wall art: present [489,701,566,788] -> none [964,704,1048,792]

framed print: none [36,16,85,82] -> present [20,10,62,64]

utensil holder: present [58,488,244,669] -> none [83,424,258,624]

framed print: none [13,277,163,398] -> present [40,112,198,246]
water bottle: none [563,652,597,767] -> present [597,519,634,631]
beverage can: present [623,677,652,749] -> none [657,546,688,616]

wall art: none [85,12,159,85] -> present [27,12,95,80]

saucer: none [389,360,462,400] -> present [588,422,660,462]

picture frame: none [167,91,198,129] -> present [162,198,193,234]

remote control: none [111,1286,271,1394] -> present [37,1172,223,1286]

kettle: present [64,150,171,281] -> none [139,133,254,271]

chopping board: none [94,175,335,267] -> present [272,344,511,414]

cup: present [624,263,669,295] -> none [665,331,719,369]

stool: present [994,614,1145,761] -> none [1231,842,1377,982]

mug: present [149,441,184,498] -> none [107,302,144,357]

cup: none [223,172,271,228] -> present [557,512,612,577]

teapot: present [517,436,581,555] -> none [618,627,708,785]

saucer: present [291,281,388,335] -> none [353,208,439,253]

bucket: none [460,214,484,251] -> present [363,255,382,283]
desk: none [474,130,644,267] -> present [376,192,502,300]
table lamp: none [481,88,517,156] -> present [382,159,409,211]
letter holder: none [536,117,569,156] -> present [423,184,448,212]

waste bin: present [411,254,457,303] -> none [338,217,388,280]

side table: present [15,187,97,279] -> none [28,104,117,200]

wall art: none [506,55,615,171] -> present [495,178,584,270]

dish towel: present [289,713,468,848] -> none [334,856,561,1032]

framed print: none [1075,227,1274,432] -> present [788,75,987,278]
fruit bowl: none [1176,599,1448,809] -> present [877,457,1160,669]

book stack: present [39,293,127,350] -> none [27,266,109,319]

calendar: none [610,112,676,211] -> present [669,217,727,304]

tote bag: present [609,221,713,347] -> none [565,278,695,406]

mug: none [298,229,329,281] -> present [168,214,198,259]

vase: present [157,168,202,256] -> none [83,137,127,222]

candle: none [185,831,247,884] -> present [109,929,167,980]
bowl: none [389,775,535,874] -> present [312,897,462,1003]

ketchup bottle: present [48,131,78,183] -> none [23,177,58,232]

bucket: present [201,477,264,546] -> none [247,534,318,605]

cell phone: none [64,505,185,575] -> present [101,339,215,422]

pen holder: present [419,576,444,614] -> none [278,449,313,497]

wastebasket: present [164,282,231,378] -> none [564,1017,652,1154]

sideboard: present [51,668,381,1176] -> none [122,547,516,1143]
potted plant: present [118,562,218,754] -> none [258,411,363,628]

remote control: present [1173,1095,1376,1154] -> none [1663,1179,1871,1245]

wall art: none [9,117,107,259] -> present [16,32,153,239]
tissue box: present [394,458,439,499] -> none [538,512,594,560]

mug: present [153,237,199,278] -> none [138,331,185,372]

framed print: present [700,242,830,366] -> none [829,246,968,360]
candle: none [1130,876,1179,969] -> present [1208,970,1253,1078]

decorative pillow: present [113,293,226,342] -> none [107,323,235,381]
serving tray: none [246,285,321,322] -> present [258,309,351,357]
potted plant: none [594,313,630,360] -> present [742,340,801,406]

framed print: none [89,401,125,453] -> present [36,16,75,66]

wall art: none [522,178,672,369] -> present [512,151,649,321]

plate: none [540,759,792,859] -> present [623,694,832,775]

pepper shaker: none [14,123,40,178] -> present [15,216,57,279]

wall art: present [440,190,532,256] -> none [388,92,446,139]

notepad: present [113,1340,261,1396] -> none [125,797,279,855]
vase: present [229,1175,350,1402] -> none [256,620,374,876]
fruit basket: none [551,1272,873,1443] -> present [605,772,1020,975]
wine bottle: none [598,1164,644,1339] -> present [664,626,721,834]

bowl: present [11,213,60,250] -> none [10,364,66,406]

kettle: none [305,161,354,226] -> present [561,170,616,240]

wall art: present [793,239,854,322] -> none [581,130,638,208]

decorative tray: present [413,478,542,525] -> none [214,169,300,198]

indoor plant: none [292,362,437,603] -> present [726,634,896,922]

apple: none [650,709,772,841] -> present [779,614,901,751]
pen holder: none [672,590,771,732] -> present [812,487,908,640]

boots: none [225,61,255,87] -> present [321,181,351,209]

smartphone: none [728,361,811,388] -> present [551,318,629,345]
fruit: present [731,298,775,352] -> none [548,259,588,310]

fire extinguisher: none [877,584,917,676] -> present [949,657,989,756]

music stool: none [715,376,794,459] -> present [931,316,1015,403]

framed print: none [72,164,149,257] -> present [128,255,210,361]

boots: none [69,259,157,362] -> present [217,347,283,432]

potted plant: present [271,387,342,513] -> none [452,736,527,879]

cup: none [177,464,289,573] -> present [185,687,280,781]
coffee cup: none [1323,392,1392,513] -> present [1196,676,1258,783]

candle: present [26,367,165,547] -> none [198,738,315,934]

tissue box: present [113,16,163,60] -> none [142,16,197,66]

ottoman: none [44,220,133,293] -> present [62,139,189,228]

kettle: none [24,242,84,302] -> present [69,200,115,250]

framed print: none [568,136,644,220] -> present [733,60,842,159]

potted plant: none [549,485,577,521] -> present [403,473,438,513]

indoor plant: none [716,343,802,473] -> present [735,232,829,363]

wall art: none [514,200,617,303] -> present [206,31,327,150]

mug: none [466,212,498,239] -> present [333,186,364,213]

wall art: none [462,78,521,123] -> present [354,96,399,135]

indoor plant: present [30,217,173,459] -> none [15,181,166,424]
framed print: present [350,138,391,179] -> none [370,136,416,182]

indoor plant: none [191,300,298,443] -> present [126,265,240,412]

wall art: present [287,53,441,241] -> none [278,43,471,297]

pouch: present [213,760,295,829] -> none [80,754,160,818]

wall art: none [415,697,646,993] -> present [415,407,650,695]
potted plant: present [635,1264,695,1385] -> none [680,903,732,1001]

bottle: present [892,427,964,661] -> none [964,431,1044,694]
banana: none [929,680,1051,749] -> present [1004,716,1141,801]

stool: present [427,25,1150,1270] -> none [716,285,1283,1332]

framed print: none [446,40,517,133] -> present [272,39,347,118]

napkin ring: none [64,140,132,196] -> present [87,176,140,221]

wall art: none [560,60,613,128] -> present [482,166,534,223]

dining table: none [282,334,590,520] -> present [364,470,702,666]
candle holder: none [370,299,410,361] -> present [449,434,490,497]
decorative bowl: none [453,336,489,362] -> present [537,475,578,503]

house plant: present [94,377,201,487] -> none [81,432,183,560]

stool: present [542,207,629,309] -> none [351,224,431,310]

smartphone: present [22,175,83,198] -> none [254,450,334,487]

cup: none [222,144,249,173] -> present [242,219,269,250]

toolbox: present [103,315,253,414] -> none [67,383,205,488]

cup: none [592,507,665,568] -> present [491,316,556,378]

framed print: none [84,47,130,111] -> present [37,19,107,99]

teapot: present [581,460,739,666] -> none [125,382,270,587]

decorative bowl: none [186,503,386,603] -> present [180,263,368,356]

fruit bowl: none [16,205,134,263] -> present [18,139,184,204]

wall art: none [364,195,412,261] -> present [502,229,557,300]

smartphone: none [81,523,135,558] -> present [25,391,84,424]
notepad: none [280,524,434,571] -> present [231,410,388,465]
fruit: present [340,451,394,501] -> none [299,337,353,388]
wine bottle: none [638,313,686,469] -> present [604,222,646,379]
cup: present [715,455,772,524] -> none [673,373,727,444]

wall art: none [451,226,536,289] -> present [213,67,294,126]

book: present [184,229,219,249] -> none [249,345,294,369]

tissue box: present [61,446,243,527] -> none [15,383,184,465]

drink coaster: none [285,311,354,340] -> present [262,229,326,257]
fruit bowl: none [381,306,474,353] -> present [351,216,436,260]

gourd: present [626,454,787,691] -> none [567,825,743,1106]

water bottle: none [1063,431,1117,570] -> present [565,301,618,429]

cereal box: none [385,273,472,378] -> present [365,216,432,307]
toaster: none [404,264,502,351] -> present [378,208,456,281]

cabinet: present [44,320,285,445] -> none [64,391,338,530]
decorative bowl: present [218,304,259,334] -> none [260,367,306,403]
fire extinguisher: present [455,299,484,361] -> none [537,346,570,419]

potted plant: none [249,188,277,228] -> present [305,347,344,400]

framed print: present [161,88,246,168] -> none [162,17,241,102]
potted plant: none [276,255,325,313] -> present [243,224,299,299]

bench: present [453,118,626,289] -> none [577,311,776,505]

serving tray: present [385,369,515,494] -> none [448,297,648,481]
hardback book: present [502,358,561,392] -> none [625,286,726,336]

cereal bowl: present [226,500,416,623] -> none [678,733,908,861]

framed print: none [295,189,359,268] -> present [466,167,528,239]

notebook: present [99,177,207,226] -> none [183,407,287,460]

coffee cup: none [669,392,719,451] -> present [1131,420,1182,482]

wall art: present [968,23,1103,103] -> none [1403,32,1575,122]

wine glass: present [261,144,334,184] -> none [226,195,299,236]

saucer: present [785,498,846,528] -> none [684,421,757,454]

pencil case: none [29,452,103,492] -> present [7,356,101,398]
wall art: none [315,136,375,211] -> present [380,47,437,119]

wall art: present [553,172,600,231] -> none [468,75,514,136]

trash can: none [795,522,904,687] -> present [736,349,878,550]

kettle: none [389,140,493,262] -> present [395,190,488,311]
- - - - -
**TASK REQUIREMENTS:**
Exactly the lines from the one holding "cereal bowl: present" to the final line of the listing, both included, must make up the answer.

**REPLY:**
cereal bowl: present [226,500,416,623] -> none [678,733,908,861]

framed print: none [295,189,359,268] -> present [466,167,528,239]

notebook: present [99,177,207,226] -> none [183,407,287,460]

coffee cup: none [669,392,719,451] -> present [1131,420,1182,482]

wall art: present [968,23,1103,103] -> none [1403,32,1575,122]

wine glass: present [261,144,334,184] -> none [226,195,299,236]

saucer: present [785,498,846,528] -> none [684,421,757,454]

pencil case: none [29,452,103,492] -> present [7,356,101,398]
wall art: none [315,136,375,211] -> present [380,47,437,119]

wall art: present [553,172,600,231] -> none [468,75,514,136]

trash can: none [795,522,904,687] -> present [736,349,878,550]

kettle: none [389,140,493,262] -> present [395,190,488,311]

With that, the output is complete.